According to Forbes, Meta’s Mark Zuckerberg has made creating smarter-than-human artificial general intelligence his new explicit goal, while OpenAI’s charter includes “planning for AGI and beyond.” Nearly 70,000 people including AI pioneer Geoffrey Hinton and Apple co-founder Steve Wozniak signed the Statement on Superintelligence calling for a prohibition on superintelligence development. Futurist Gregory Stock presented at the Beneficial AGI conference in Istanbul, arguing AGI could mean the death of death itself and the end of scarcity. The debate pits “AI doomers” worried about human extinction against optimists who believe superintelligence could solve disease, hunger, and poverty. Chinese President Xi Jinping recently suggested creating a global AI governance body, though international cooperation appears unlikely.
The optimism vs doomer divide
Here‘s the thing about AGI discussions – they quickly veer into either utopian fantasy or apocalyptic nightmare. On one side, you’ve got people like Stock talking about ending death and creating new forms of romance. On the other, nearly 70,000 experts signed that superintelligence statement warning about human “economic obsolescence and disempowerment.” The truth is probably somewhere in the middle, but nobody really knows. We’re talking about creating something that could rapidly become smarter than all of humanity combined. That’s either the best thing that ever happened to us or the worst. Maybe both.
The corporate control problem
Basically, we’re putting the future of humanity in the hands of a few tech companies. Meta and OpenAI are racing toward AGI, and OpenAI’s planning document sounds responsible enough, but let’s be real – these are corporations with shareholders and competitive pressures. The idea that they’ll develop something as powerful as AGI entirely for the benefit of humanity seems… optimistic. International governance sounds nice in theory, but when China suggests a global AI body, the US and Europe aren’t exactly jumping to join. So we’re left hoping these companies will be benevolent. History suggests that’s not how power works.
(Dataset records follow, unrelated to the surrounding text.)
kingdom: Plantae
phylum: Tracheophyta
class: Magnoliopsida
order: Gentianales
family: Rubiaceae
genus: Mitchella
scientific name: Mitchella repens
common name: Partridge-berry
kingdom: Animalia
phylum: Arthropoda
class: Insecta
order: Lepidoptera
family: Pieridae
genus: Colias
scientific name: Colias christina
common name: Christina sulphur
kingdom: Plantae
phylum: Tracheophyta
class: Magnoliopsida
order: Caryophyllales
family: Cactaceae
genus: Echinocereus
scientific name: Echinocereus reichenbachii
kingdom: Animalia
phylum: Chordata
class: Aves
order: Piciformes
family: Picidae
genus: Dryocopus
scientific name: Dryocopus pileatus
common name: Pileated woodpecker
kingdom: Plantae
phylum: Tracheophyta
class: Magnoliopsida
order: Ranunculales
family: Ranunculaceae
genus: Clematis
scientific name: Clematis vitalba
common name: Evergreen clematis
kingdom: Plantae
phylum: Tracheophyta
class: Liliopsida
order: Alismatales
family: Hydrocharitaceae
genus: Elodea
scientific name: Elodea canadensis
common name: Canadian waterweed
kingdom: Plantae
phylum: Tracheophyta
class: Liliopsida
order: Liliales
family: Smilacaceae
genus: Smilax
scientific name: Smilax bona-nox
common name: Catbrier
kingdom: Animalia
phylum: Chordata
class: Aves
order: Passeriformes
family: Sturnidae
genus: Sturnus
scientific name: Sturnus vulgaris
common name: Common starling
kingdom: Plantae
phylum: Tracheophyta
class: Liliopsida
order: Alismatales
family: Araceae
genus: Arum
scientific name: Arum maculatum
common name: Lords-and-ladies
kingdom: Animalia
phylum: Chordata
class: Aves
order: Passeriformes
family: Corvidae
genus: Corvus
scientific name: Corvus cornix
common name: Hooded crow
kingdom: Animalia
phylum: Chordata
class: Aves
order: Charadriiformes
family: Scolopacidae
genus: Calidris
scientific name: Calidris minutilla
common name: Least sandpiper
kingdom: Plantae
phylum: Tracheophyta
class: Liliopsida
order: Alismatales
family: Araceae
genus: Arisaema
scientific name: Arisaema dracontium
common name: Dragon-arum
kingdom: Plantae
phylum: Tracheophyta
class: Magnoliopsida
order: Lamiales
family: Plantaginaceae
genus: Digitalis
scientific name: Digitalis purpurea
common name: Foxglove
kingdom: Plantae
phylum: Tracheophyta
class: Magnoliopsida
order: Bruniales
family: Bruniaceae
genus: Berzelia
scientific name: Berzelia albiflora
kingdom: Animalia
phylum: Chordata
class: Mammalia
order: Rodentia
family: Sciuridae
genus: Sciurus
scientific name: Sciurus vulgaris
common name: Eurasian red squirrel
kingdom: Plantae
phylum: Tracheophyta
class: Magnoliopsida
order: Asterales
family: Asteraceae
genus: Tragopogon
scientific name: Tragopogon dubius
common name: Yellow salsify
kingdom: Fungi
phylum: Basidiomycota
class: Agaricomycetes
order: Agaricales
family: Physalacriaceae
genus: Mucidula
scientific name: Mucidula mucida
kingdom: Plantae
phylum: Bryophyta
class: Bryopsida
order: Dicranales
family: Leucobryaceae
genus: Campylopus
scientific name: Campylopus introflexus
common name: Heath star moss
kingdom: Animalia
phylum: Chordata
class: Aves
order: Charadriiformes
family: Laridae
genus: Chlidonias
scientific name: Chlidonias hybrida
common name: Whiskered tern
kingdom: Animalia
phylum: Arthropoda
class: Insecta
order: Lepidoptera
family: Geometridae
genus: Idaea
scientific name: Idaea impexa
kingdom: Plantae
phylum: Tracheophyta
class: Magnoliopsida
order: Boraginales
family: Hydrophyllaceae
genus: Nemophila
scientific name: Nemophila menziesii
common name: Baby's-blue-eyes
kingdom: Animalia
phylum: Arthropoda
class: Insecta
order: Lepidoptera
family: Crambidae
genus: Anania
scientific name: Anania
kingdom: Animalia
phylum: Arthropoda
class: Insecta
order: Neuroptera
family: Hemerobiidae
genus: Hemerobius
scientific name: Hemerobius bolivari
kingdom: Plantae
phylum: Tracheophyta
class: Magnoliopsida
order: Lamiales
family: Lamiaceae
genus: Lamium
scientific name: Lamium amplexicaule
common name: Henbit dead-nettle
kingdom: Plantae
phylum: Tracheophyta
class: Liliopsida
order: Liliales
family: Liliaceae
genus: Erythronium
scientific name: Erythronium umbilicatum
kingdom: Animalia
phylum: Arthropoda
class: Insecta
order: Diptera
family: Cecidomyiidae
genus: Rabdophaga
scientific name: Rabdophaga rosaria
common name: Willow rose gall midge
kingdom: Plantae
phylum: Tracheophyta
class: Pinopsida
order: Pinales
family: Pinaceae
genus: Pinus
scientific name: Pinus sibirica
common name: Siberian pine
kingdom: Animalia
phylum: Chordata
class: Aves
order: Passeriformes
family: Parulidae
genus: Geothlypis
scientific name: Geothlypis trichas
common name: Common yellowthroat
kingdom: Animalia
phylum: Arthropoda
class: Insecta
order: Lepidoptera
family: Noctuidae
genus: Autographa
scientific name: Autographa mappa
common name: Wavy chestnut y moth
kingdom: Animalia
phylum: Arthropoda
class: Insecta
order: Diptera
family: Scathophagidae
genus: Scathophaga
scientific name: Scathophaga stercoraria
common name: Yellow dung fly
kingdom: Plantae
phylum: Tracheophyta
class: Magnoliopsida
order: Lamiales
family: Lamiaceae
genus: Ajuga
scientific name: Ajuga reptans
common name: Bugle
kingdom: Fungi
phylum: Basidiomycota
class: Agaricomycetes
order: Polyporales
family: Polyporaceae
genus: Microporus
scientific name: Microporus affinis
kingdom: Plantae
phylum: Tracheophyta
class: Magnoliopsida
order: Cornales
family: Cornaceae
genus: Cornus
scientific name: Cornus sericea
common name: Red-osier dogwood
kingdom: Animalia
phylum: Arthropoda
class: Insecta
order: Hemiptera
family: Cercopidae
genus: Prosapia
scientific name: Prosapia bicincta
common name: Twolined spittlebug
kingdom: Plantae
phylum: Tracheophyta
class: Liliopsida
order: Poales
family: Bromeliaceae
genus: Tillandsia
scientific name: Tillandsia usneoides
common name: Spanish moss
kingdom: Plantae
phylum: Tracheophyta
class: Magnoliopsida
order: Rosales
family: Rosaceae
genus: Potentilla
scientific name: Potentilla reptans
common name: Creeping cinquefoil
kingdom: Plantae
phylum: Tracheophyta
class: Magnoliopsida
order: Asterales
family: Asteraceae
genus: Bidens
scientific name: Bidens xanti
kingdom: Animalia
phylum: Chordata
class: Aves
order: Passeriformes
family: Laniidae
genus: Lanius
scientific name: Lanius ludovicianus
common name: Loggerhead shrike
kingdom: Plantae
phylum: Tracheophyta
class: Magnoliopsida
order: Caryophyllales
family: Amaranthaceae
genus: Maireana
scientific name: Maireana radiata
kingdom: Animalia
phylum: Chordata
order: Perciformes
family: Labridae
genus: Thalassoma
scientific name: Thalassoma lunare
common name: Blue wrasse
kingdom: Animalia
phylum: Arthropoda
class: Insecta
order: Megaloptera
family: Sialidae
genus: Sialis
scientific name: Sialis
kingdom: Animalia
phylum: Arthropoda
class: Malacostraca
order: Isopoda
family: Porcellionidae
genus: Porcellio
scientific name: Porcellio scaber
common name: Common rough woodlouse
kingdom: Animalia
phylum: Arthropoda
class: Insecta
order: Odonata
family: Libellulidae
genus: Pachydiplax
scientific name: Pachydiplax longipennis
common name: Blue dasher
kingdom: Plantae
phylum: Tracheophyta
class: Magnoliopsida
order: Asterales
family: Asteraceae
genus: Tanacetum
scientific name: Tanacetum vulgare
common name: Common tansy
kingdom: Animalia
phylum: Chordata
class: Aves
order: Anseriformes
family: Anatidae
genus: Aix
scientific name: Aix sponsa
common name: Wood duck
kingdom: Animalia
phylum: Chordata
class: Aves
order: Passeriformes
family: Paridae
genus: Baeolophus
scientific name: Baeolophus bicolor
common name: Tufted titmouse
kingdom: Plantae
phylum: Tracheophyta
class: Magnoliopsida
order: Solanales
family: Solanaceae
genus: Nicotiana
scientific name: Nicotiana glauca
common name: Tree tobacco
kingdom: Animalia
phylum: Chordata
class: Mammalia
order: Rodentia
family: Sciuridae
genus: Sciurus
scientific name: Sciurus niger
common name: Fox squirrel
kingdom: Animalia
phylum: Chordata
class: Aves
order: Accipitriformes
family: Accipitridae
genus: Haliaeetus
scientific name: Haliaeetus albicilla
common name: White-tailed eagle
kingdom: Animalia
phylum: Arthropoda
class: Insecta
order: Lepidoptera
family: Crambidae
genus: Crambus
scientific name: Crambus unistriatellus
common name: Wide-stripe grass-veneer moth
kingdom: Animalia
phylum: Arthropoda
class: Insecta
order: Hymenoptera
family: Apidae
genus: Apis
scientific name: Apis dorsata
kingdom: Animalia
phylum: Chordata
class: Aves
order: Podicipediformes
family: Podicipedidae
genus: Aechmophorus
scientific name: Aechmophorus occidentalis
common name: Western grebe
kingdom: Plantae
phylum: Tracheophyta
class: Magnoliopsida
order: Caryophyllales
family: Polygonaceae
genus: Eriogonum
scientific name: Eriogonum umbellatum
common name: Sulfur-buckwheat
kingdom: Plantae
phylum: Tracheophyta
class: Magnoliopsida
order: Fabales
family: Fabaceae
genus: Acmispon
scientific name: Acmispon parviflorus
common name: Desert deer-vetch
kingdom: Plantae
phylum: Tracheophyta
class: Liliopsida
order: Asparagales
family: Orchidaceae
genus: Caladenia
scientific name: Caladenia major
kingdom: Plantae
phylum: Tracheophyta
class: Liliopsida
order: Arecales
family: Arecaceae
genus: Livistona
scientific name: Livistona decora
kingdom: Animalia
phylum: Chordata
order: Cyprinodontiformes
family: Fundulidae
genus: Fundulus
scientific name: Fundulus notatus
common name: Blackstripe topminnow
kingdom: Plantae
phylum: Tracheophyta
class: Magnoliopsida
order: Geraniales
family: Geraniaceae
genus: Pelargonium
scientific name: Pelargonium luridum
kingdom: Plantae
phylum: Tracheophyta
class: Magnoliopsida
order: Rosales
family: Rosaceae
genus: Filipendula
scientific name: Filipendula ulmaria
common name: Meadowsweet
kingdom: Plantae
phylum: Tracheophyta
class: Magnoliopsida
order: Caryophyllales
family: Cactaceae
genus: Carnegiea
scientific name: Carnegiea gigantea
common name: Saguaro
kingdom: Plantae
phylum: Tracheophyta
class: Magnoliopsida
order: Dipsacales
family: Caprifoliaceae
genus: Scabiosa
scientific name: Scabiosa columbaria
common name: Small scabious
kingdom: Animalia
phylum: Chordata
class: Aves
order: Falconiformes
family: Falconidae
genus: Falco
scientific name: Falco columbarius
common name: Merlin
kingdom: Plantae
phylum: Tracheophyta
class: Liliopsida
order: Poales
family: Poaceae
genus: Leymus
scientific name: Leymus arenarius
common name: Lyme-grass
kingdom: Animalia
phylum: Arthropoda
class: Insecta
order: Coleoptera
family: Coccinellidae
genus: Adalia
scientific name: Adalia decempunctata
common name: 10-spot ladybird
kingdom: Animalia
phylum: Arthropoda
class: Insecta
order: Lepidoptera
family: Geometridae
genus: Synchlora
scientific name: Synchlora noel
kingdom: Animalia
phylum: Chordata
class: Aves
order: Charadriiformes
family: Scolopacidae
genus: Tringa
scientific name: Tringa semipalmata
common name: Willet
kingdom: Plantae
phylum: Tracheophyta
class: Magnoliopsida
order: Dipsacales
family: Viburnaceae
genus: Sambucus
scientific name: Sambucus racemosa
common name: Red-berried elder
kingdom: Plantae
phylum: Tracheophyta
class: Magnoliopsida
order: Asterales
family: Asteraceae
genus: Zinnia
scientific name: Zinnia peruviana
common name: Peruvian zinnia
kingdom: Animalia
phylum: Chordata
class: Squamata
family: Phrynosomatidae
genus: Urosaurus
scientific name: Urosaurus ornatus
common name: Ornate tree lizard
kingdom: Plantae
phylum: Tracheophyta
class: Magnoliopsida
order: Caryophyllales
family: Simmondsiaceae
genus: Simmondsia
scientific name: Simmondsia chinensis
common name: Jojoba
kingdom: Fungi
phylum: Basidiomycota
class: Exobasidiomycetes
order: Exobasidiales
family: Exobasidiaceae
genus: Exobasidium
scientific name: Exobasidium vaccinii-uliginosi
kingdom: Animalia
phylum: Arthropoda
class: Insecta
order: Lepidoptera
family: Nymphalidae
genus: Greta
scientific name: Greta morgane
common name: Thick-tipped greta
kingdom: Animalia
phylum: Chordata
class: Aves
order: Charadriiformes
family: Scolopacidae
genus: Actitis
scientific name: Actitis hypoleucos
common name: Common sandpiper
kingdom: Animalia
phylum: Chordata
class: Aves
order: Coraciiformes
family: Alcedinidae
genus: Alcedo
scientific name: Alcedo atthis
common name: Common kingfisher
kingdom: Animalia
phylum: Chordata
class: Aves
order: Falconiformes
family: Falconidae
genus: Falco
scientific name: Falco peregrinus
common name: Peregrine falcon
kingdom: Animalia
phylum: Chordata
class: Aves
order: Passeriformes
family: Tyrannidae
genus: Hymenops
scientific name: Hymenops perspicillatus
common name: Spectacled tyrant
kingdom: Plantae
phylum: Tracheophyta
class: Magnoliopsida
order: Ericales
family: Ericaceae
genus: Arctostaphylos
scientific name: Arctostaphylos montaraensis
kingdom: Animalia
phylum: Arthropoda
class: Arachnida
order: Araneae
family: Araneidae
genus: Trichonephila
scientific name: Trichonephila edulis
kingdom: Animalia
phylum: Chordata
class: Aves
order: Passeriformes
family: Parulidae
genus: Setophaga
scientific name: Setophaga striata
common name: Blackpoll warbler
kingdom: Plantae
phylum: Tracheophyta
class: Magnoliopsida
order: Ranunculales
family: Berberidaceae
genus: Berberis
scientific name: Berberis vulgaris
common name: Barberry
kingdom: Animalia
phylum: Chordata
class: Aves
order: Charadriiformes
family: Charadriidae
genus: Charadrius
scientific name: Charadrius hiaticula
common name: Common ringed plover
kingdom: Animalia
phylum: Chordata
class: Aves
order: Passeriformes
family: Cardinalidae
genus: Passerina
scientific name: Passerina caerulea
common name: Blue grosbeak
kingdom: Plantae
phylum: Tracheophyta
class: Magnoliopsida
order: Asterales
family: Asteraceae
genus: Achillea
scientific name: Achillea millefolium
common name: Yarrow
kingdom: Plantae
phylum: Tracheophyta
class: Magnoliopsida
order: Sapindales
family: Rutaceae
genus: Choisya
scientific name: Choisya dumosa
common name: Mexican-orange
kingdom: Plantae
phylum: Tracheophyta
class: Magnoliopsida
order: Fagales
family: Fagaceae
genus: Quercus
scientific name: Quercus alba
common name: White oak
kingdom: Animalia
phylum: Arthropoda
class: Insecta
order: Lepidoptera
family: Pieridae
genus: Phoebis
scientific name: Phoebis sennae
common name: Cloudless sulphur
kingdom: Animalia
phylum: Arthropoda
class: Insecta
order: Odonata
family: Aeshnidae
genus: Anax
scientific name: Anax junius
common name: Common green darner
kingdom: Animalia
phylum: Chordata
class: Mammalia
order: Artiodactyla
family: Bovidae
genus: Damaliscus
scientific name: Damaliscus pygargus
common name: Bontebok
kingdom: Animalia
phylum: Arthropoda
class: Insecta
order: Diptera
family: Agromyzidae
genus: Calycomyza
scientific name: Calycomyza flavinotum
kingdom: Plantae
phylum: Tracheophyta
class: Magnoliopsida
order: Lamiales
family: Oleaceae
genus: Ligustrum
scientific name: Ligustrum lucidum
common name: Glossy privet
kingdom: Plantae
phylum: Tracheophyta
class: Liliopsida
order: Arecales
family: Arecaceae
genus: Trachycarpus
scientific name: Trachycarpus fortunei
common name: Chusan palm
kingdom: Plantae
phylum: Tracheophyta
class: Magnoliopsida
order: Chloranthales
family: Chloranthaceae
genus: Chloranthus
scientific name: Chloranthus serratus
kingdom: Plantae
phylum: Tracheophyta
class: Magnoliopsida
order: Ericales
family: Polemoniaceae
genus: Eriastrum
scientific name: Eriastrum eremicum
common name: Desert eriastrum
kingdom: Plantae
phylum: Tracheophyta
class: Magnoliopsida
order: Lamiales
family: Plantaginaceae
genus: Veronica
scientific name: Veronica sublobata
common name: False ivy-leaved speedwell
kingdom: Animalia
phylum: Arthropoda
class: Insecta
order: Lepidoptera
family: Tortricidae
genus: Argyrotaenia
How we’ll change, not just machines
Stock makes an interesting point that often gets lost in these discussions. The most profound changes might not be what the machines become, but how humanity changes in response. Think about it – if AGI solves all our basic survival problems, what becomes of human purpose? If digital clones can attend meetings for us (as this piece explores), what happens to human connection? We’re already seeing AI reshape culture and economy, and that’s with relatively dumb systems. AGI would force us to confront fundamental questions about what it means to be human when machines can do everything better than we can.
What happens next
So where does this leave us? We’ve got massive corporations racing toward AGI, thousands of experts warning about existential risks, and no real global coordination. The best case scenario might be if open-source organizations achieve AGI simultaneously, spreading the benefits more widely. But let’s be honest – the organizations with billions in funding and the world’s top AI talent have a significant head start. The next few years will determine whether AGI becomes humanity’s greatest achievement or our final exam. And nobody knows if we’ll pass.